I think a major difficulty in answering this type of questions is in agreeing on what is meant by the speed of light, or of a wave more generally. For instance, Sommerfeld shows that the first light emerging from a medium, any dispersive medium, does so at exactly the speed of light in a vacuum $c$. He says "We will show here that the wave front velocity is always identical with the velocity of light in vacuum, $c$, irrespective of whether the material is normally or anomalously dispersive, whether it is transparent or opaque, [...]".

The proof given is a bit (only a bit) mathy and based on integrals in the complex plane. However, Sommerfeld (inspired by Voigt, it seems) also gives an intuitive mathless explanation of why it is so: "When the wave front of our signal makes its way through the optical medium, it finds the particles which are capable of oscillating originally at rest, [...]. Originally, therefore, the medium seems optically empty, only after the particles are set into motion, can they influence the phase and form of the light waves. The propagation of the wavefront, however, proceeds undisturbed with the velocity of light in vacuum [...]."

But the wavefront carries so little energy with it and it would seem more reasonable to attach the "speed" to the bulk of the signal rather than to its "forerunners". Brillouin (same book, chapter 3) then proves that the bulk of the signal arrives later often at (but not always) the group velocity using more involved integration techniques (namely, saddle-point method). Brillouin says (his emphasis) "Thus, it is seen that at that moment when the path of integration reaches the pole, the intensity of the oscillation increases very rapidly [...]. This moment, marking the arrival of the signal, permits one to define a signal velocity. This velocity will be shown to be equal to the group velocity, if [...]." So the wave was there already, but now it intensified.
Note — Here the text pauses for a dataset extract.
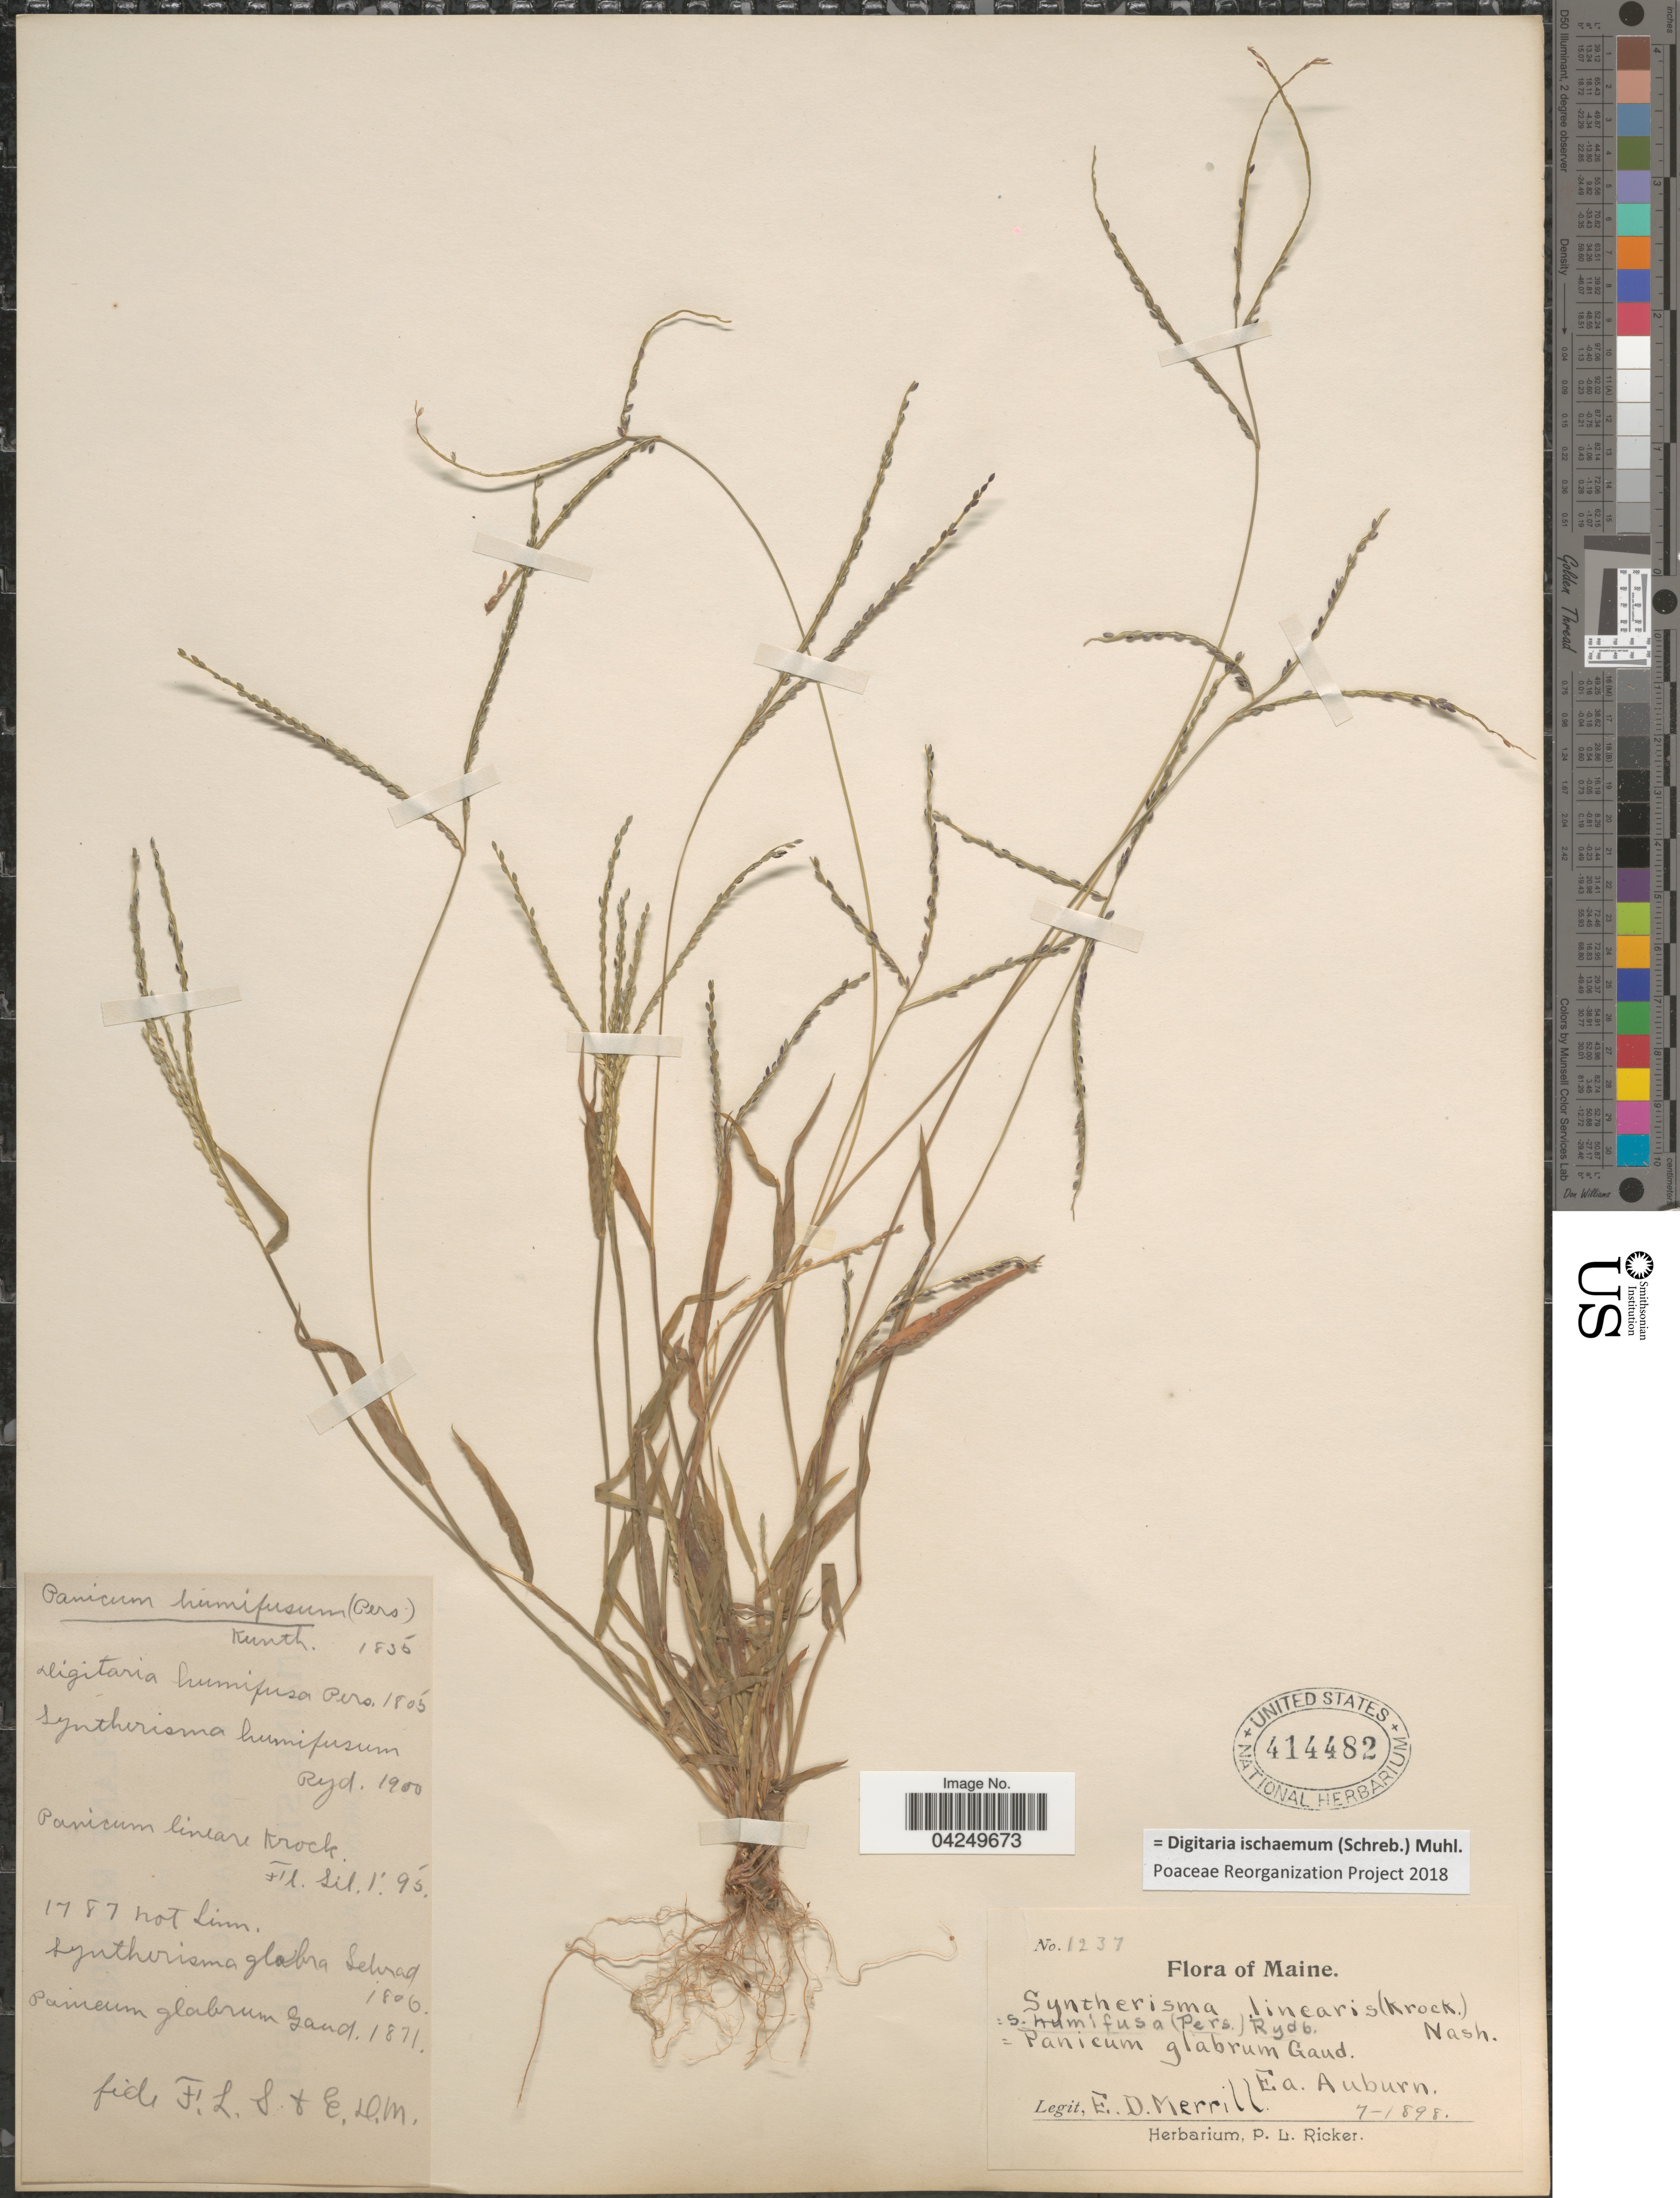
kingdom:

If you are a fan of mechanical analogies (I am), here is a simple way of putting things (although, clearly, far from the rigor of Sommerfeld and Brillouin's methods): Consider a periodic laminate, that is a layering of space with two alternating phases of Young's modulus $E_i$, mass density $\rho_i$ and thickness $a_i$, $i=1,2$ (this could also be a dielectric in which case $E$ and $\rho$ become $\epsilon$ and $\mu$ (or is it the converse? Anyway)). An incident wavefront will propagate at velocity $v_i=\sqrt{E_i/\rho_i}$ in phase $i$ and, after transmission by $2n$ layers, will proceed at approximately the speed $$ c = \frac{x}{t} = \frac{n(a_1+a_2)}{n(a_1/v_1+a_2/v_2)} = \frac{1}{\langle 1/v_i\rangle} $$ where $\langle\rangle$ is an average wieghted by the $a_i$. But direct transmission through $2n$ layers leaves very little energy to that front. The bulk of the signal goes through many more reflections and transmissions (not unlike what happens in the greenhouse effect). To analyze these accurately, we have to make a complete and involved combinatorial account (excuses, I know). One way around that, is to suppose that the bulk of the signal has low frequencies so that the typical wavelength actually spreads over several layers. In that case, the laminate has an "effective" Young's modulus and an "effective" mass density given by $$ E = \frac{1}{\langle 1/E_i\rangle},\quad \rho = \langle\rho_i\rangle. $$ To get the first of these, imagine two springs connected in series. Therefore, such low-frequency signals go at the speed $$ v = \sqrt{E/\rho} $$ and indeed we have $v\leq c$ because of some well-known inequality (it's always Cauchy-Schwarz).

All in all, a wavefront goes at the one speed (the maximum speed) allowed in a given medium. All other things follow and therefore are somewhat slower. In that sense, there isn't much to prove.